翌日から早速授業が始まる。魔法学から始まり魔法実技に世界史などを行った。アルトにとって興味深いのは世界史だ。この世界の別の国の事やシルヴィアから聞いた災厄の王の事が知れるまたとないチャンスなのである。
そしてふと記憶の断片とこの世界の大陸が似ていると感じた。クリフト王国は記憶の断片によれば欧州と呼ばれる地域の相当する。そして東の隣国ガリレオン帝国は中東地域、獣人連合が東アジアと呼ばれる地域と合致した。また、真ん中こそ内湾になっているがアフリカ大陸の西側が魔法王国ローゼリア、東側が自由都市国家リージア、南側が亜人国家カラッゾとなっていた。
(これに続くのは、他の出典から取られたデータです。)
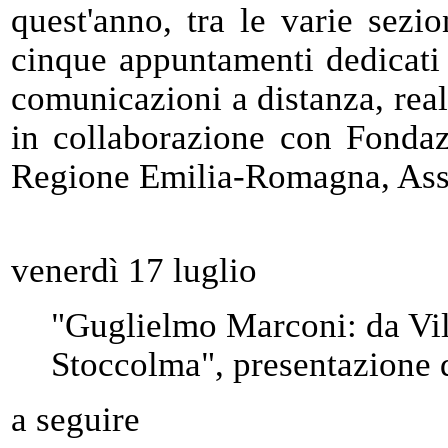
quest'anno, tra le varie sez
cinque appuntamenti dedicati 
comunicazioni a distanza, rea
in collaborazione con Fonda
Regione Emilia-Romagna, Asse
venerdì 17 luglio
"Guglielmo Marconi: da Vil
Stoccolma", presentazione d
a seguire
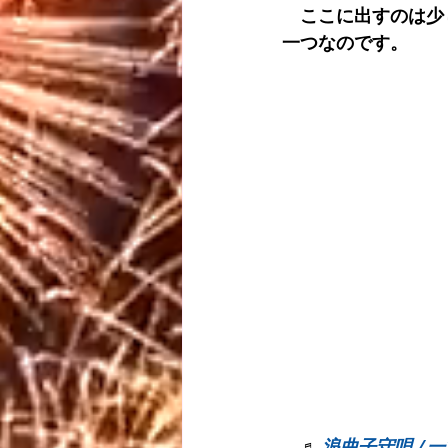
　ここに出すのは少
一つなのです。
　♬ 
浪曲子守唄 / 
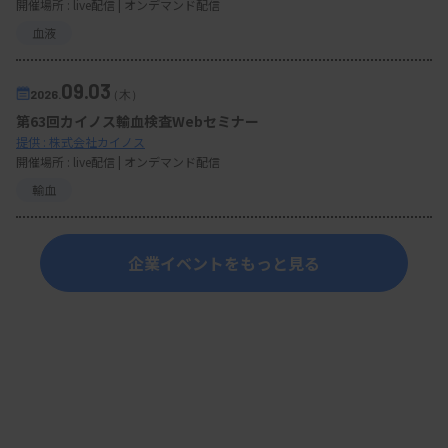
開催場所 : live配信 | オンデマンド配信
血液
09.03
2026.
（木）
第63回カイノス輸血検査Webセミナー
提供 : 株式会社カイノス
開催場所 : live配信 | オンデマンド配信
輸血
企業イベントをもっと見る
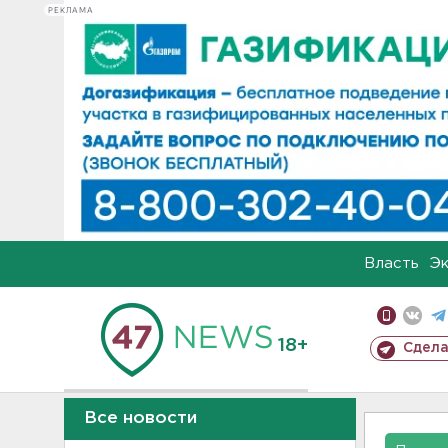
РЕКЛАМА
Власть
Э
18+
Сдела
Все новости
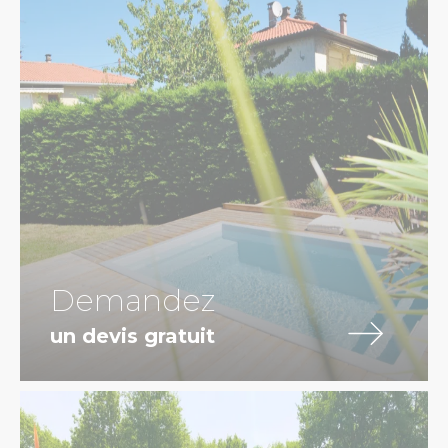
Demandez
un devis gratuit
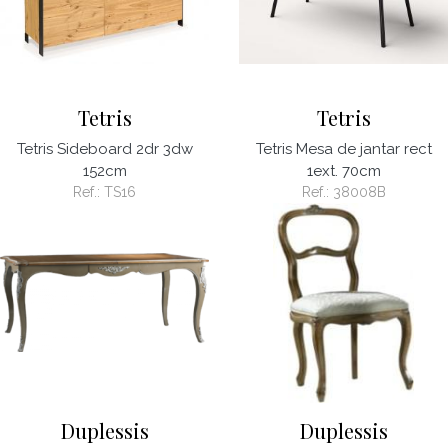
Tetris
Tetris
Tetris Sideboard 2dr 3dw
Tetris Mesa de jantar rect
152cm
1ext. 70cm
Ref.:
TS16
Ref.:
38008B
Duplessis
Duplessis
全く同じというわけではないが似ている。これは偶然の一致なのだろうか?そんな事を考えつつ、授業が進んでいく。次は武芸である。そしてそこからレオニスとの関係が始まるのだった。
「アルトといったな。手合わせを願おうか」
「構わないよ」そう言って訓練用の刃を落とした長剣を持つ。レオニスはハルバードだ。
(長剣ってこんな感じなのか)初めて刃渡りの長い剣を持ったアルトはその感触を確かめる様に3度ほど振る。そしてお互いに位置につき構えるとレオニスは強化魔法をかけ始めた。
「準備は良いのか?」
「うん、出来てるよ」
レオニスの言葉にそう答えるアルト。強化魔法はかけないのか?という意味だったのだがアルトには伝わっていない。
「舐められたものだな!」
そう言って繰り出されるレオニスの攻撃は洗練されたものであり、型に嵌っているというだけでなく多くの手合わせの中で工夫を繰り返してきたと感じさせるものだった。しかし如何せん強化魔法のかけ方が雑で、アルトにとってはその攻撃の速度は遅い。
時には躱し、時には受け流しと攻撃をいなしながらレオニスの技量を確かめる様に剣を交える。そして頃合いを見てハルバードの切っ先を弾き、喉元に剣を突き立てた。
「な、なんだそのバカ力は。お前強化魔法使ってなかったよな?」
「いや、ずっと使ってるよ。切る事の方が少ないもの」
その言葉にレオニスは唖然とした。
「ずっと?何のために?強化魔法は戦うために使うものだろ?」
「リリー達にも最初驚かれたけど、それって普通の事じゃないの?戦場や探索でいつ襲われるか分からない状況でその度に強化魔法かけてたら面倒だし、トレーニング以外で使い続けていた方が体も馴染むから覚えてからずっとそうだったんだけど」
「いや、非常識なのはお前の方だ…」
レオニスは呆れ顔でそう言ったが、どこか得心が言ったような表情になる。
周りもその会話が聞こえたのかリリーとシズク以外は妙な空気を出していた。二人だけは然もありなんといった様子だったが。